__Instruction__. The answer must be a word-for-word copy of the records below, with every picture left out.

__Supplied material__.

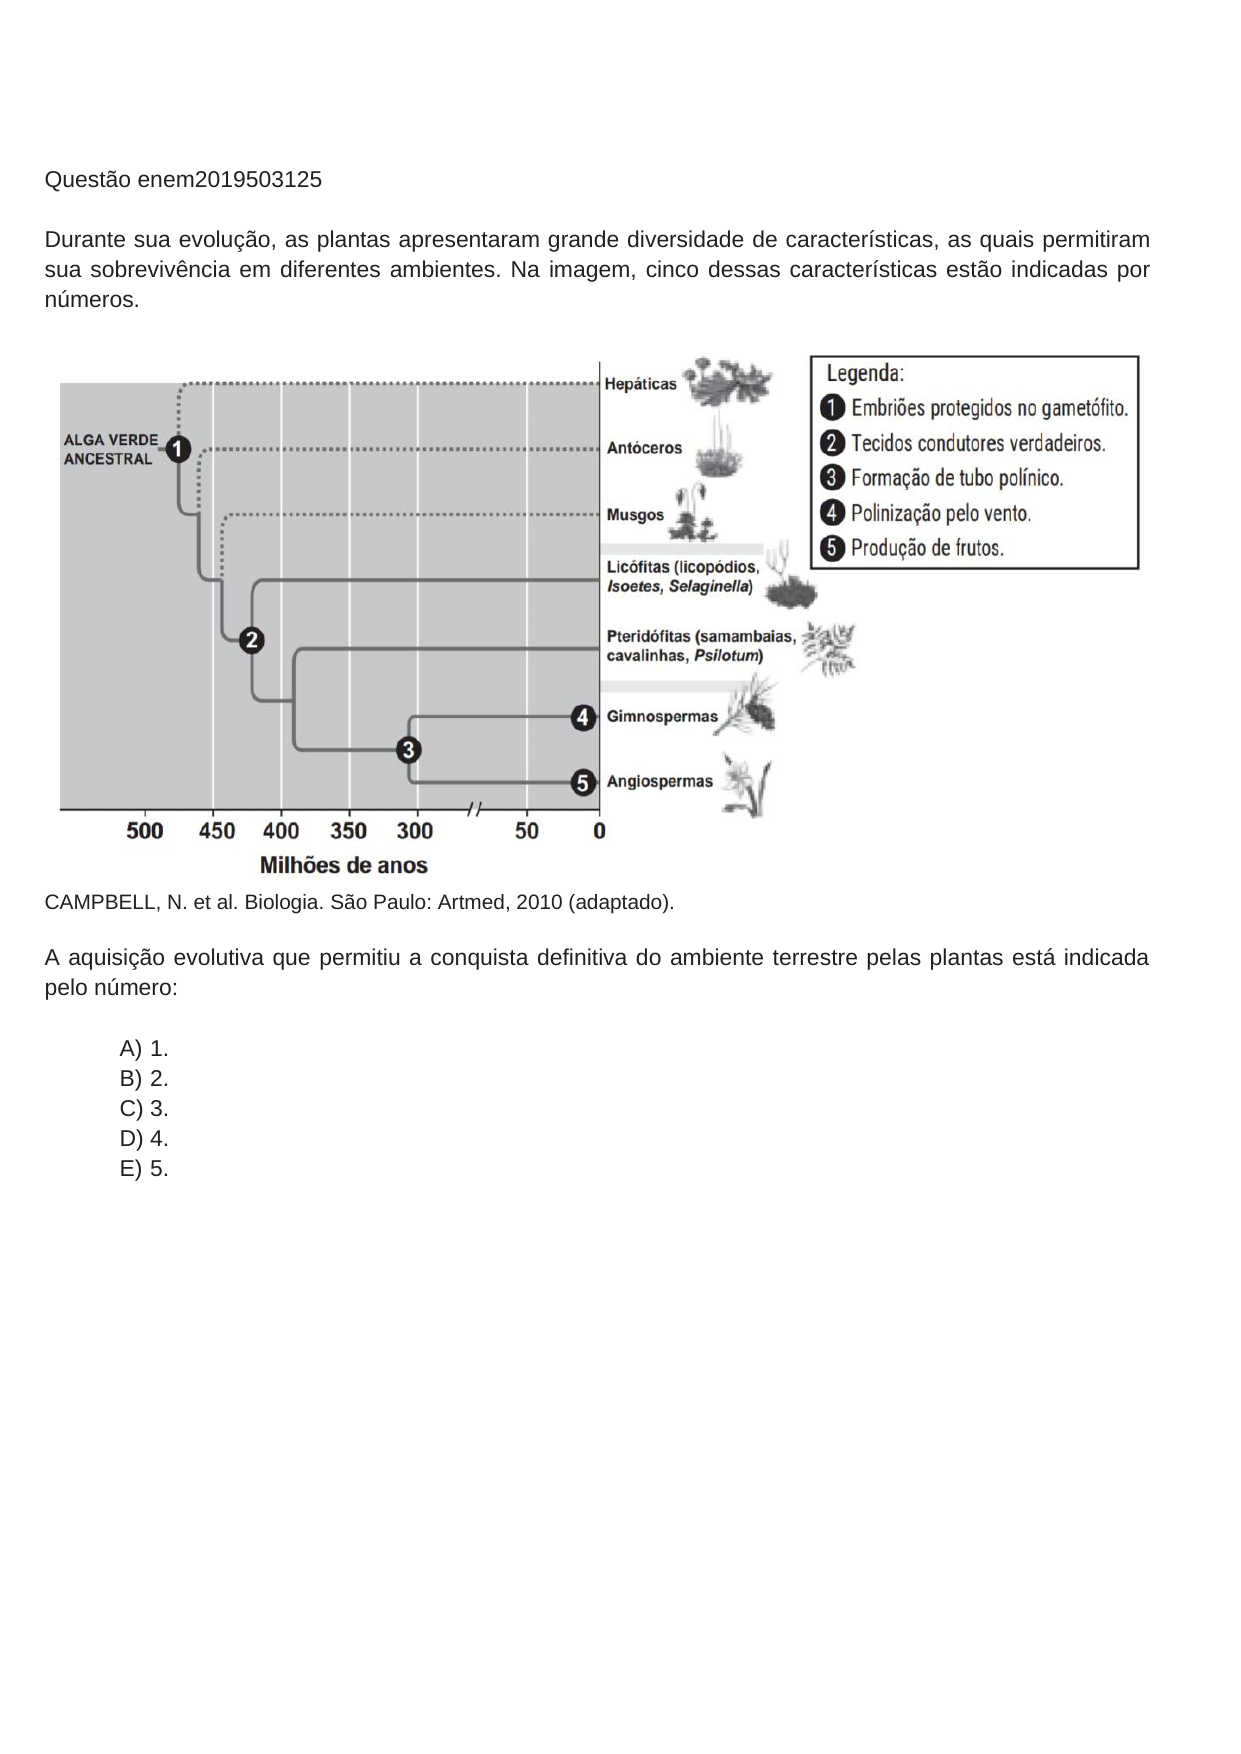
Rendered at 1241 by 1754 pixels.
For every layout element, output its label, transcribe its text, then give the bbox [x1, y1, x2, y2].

text A aquisição evolutiva que permitiu a conquista definitiva do ambiente terrestre pelas plantas está indicada pelo número: [44, 944, 1151, 1001]
list 3. [75, 1095, 1151, 1121]
list 2. [75, 1065, 1151, 1091]
picture [44, 346, 1149, 886]
text Durante sua evolução, as plantas apresentaram grande diversidade de características, as quais permitiram sua sobrevivência em diferentes ambientes. Na imagem, cinco dessas características estão indicadas por números. [44, 226, 1151, 313]
list 1. [75, 1034, 1151, 1061]
list 4. [75, 1125, 1151, 1152]
list 5. [75, 1155, 1151, 1182]
text Questão enem2019503125 [44, 166, 1151, 192]
text CAMPBELL, N. et al. Biologia. São Paulo: Artmed, 2010 (adaptado). [44, 890, 1151, 914]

__Response__.
Rendered at 1241 by 1754 pixels.
For every layout element, output its label, transcribe its text, then give the bbox [x1, y1, x2, y2].

text A aquisição evolutiva que permitiu a conquista definitiva do ambiente terrestre pelas plantas está indicada pelo número: [44, 944, 1151, 1001]
list 3. [75, 1095, 1151, 1121]
list 2. [75, 1065, 1151, 1091]
picture [44, 346, 1149, 886]
text Durante sua evolução, as plantas apresentaram grande diversidade de características, as quais permitiram sua sobrevivência em diferentes ambientes. Na imagem, cinco dessas características estão indicadas por números. [44, 226, 1151, 313]
list 1. [75, 1034, 1151, 1061]
list 4. [75, 1125, 1151, 1152]
list 5. [75, 1155, 1151, 1182]
text Questão enem2019503125 [44, 166, 1151, 192]
text CAMPBELL, N. et al. Biologia. São Paulo: Artmed, 2010 (adaptado). [44, 890, 1151, 914]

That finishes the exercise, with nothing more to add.